Alessandro Cecchi Paone sta per uscire con un manuale sull’intelligenza artificiale, “AI per tutti”, e si racconta al Corriere, premettendo di non avere mai lasciato la divulgazione: “(…) È vero che La macchina del tempo, trasmissione che ho condotto per dodici anni, non c’è più, ma io ho continuato a collaborare con università e centri di ricerca e vado regolarmente ospite in tv a parlare di vaccini…”.

“Se Pannella si invaghì di me? Penso di sì”

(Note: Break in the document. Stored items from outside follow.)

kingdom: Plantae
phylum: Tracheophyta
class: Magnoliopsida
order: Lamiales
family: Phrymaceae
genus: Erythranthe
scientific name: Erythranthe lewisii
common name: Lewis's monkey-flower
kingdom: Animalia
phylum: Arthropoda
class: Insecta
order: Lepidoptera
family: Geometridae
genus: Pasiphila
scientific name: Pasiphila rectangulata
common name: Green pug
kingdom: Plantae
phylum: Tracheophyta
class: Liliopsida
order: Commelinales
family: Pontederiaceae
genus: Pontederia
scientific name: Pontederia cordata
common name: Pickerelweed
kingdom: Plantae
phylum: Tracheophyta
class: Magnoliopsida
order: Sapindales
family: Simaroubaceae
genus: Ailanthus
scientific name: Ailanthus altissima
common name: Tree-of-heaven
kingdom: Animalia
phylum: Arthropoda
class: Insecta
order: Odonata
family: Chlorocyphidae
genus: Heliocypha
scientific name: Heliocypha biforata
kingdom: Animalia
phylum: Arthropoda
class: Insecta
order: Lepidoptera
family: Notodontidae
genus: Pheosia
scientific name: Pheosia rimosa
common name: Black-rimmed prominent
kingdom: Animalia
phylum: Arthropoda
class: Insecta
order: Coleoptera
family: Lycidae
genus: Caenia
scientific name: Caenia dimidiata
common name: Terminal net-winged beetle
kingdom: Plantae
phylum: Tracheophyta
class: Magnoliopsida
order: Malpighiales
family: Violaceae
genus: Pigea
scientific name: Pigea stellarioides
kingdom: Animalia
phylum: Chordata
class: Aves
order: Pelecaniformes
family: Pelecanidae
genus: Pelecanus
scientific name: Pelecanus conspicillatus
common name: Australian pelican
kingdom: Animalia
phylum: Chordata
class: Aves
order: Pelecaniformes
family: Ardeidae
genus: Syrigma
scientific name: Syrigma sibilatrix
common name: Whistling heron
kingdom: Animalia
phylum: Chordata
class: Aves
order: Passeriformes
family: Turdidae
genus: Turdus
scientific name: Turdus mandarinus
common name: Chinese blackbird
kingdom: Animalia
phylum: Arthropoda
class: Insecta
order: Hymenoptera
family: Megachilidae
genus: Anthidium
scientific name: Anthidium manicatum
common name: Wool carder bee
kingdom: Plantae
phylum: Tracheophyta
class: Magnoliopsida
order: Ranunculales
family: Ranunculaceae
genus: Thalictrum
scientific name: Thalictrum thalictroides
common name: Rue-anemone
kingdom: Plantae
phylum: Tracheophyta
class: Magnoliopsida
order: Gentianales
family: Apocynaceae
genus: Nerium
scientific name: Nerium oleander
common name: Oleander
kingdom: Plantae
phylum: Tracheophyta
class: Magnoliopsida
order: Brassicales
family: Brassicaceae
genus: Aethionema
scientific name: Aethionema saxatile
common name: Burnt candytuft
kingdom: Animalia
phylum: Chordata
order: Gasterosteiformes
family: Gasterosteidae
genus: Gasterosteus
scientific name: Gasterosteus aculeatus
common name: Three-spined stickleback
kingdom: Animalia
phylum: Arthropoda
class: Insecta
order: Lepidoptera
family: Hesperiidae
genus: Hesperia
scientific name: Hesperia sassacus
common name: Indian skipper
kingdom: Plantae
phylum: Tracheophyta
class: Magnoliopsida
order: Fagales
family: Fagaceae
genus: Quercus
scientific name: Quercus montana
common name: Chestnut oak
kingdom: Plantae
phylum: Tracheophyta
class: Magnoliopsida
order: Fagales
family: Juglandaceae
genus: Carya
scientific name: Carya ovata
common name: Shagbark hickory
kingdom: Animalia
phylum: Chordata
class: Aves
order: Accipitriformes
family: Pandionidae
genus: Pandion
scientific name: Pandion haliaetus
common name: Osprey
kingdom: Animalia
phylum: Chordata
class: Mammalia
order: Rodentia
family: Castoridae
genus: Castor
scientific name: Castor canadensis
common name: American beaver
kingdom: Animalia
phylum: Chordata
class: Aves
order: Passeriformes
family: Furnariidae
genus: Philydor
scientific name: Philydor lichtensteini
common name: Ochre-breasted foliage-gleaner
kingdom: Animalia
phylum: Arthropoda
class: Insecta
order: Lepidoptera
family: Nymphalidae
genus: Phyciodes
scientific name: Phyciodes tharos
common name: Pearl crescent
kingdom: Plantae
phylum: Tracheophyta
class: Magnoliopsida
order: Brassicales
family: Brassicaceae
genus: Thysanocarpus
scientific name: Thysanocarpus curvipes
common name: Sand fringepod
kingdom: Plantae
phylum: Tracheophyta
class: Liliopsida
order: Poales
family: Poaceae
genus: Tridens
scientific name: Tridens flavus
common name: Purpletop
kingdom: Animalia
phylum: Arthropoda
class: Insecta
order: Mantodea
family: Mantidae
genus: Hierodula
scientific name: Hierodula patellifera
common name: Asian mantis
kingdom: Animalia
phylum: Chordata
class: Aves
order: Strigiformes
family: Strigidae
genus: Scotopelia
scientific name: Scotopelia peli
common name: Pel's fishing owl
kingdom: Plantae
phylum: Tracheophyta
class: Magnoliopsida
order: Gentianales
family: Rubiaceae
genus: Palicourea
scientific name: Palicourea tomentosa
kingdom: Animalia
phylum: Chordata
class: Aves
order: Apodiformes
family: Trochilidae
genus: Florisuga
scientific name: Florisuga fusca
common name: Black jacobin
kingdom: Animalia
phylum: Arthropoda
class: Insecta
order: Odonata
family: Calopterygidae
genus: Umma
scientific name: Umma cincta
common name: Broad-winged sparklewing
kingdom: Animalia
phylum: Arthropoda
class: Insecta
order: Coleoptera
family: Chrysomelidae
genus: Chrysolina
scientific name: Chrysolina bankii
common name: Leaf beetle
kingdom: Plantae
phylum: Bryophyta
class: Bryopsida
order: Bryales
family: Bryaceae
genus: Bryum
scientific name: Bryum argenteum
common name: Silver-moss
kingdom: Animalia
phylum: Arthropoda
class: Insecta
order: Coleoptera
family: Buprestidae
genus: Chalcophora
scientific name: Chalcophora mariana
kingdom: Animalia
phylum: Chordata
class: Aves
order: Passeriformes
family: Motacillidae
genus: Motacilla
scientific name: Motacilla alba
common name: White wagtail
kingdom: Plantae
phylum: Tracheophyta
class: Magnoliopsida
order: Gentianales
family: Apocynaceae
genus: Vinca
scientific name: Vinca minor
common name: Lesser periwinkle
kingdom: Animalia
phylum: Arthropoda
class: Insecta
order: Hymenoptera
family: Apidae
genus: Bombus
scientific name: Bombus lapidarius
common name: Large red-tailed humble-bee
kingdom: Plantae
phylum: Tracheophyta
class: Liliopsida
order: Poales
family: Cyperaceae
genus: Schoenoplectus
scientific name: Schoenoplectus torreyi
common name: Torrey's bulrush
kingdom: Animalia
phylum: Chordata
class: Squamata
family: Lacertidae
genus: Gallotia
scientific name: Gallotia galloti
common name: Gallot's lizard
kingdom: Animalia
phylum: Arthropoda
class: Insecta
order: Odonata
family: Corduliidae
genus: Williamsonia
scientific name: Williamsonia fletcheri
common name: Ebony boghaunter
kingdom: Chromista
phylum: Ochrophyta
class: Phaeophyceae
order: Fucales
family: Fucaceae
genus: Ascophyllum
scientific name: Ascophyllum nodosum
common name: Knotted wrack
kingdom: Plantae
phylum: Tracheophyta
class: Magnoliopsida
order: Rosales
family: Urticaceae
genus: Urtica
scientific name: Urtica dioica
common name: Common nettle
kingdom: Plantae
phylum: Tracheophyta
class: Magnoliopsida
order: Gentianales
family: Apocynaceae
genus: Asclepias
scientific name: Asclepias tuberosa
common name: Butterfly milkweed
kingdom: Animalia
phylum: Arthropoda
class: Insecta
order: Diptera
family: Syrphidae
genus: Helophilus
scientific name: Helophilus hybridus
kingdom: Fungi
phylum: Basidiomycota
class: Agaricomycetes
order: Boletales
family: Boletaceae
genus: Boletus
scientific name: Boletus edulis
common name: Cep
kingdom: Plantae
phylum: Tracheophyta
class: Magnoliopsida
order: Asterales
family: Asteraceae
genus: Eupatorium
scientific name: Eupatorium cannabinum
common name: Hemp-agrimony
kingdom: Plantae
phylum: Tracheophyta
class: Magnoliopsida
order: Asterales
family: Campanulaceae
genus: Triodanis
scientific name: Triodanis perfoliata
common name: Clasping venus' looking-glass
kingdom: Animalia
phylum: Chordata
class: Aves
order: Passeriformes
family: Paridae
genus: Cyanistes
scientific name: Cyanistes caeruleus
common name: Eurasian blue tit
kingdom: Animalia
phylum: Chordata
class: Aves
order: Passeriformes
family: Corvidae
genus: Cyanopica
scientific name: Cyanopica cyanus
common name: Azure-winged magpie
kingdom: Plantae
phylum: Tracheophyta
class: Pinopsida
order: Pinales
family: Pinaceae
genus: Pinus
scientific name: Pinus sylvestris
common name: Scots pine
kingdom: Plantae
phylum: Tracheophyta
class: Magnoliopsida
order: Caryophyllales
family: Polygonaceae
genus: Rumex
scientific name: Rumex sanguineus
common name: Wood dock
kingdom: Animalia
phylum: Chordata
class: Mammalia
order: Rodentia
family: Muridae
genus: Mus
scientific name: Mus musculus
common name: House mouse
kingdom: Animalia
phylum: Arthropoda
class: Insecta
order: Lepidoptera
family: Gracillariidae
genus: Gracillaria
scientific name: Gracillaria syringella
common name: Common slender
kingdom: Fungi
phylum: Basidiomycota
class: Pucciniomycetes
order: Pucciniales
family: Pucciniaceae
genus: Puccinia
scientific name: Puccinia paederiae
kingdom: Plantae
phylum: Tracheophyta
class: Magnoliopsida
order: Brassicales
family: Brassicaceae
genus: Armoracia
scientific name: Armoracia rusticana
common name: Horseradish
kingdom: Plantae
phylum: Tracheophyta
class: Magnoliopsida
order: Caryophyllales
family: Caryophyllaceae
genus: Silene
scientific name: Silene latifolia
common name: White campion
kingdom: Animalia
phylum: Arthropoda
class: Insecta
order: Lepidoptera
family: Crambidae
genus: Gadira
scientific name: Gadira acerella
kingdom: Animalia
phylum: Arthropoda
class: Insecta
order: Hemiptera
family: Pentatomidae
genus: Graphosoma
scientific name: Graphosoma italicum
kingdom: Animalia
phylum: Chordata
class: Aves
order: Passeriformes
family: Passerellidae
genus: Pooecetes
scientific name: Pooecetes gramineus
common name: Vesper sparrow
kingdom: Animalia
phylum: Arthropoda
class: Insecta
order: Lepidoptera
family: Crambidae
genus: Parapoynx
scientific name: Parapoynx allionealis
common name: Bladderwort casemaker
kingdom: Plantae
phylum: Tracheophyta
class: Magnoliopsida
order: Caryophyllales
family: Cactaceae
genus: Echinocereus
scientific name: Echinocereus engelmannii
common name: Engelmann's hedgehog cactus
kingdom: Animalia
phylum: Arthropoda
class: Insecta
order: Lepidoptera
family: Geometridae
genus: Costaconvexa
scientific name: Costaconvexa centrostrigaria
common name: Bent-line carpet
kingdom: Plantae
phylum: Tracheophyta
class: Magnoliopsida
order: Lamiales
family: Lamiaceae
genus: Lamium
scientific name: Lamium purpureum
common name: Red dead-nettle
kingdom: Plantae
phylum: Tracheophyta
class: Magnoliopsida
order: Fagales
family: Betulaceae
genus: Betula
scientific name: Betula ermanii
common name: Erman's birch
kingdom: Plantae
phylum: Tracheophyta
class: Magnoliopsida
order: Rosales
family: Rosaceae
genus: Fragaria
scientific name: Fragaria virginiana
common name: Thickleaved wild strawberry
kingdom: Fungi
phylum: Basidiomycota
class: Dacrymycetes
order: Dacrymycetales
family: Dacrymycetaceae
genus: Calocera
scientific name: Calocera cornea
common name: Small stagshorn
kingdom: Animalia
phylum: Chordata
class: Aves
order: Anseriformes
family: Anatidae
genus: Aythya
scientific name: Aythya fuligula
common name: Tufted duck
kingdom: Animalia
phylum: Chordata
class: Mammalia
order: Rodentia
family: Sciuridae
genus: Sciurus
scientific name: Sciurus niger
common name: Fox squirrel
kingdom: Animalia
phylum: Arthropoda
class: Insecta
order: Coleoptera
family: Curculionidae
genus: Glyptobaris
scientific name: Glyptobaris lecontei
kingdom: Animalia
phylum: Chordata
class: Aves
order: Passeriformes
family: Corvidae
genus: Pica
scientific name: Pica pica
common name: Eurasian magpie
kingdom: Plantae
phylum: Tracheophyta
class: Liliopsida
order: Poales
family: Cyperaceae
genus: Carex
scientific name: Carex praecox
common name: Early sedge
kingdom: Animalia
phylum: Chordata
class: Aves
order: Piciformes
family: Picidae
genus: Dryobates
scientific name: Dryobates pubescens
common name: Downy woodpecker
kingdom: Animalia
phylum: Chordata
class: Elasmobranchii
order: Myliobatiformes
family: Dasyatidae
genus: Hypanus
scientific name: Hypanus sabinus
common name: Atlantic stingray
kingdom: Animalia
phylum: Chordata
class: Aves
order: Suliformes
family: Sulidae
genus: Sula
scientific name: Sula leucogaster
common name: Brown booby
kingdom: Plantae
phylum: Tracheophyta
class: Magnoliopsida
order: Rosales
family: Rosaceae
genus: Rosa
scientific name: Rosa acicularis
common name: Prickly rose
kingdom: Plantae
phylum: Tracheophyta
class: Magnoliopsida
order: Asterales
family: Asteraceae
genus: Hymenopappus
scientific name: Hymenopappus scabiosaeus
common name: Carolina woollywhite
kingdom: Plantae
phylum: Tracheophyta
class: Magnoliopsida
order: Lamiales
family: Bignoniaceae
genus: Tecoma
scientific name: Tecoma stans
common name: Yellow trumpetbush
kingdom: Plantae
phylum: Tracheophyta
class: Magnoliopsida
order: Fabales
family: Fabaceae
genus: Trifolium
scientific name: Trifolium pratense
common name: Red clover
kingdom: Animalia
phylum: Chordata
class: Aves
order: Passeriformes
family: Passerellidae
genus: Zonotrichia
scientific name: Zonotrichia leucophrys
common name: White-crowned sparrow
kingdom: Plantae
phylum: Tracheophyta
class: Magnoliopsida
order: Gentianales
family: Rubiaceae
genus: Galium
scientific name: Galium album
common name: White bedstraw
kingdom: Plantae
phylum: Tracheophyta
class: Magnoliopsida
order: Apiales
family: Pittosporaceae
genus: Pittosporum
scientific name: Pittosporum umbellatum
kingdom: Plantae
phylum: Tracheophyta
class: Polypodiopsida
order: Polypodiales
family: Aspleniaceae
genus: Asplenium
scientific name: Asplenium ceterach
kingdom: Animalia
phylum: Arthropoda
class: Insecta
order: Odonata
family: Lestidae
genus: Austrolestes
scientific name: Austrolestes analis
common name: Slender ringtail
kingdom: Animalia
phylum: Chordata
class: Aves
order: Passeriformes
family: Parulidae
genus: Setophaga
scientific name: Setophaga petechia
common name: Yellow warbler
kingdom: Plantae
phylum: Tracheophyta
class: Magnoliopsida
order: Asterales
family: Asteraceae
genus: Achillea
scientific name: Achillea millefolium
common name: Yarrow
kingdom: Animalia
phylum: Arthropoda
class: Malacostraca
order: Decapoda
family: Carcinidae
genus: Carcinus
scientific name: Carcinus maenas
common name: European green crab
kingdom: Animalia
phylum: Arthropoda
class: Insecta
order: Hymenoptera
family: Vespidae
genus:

La chiacchierata è un’occasione per ripercorrere il passato, a partire dal debutto in tv “cinquant’anni fa. Era il 1976, avevo quindici anni. Però da cinque ero già iscritto al WWF Italia e Fulco Pratesi mi aveva assegnato la guida del gruppo giovanile. Ero bravo a spiegare le cose. Accadde che la Rai voleva fare un Tg per i bambini: io ero perfetto. Mamma e papà mi accompagnavano negli studi, paga lorda: 20 mila lire a puntata”.

Gli anni ’70 e la vicinanza ai Radicali: “Marco Pannella mi mise nei guai. Era il 1995, conducevo L’Italia in diretta, venne ospite da me in tv. Credo di averlo fulminato. Il giorno dopo fece una dichiarazione all’Ansa dicendo che io non solo sarei dovuto diventare il segretario dei Radicali, ma che, secondo lui, avrei dovuto essere anche il direttore generale della Rai“. E alla domanda se crede che Pannella si fosse invaghito di lui, Cecchi Paone risponde: “Penso di sì”.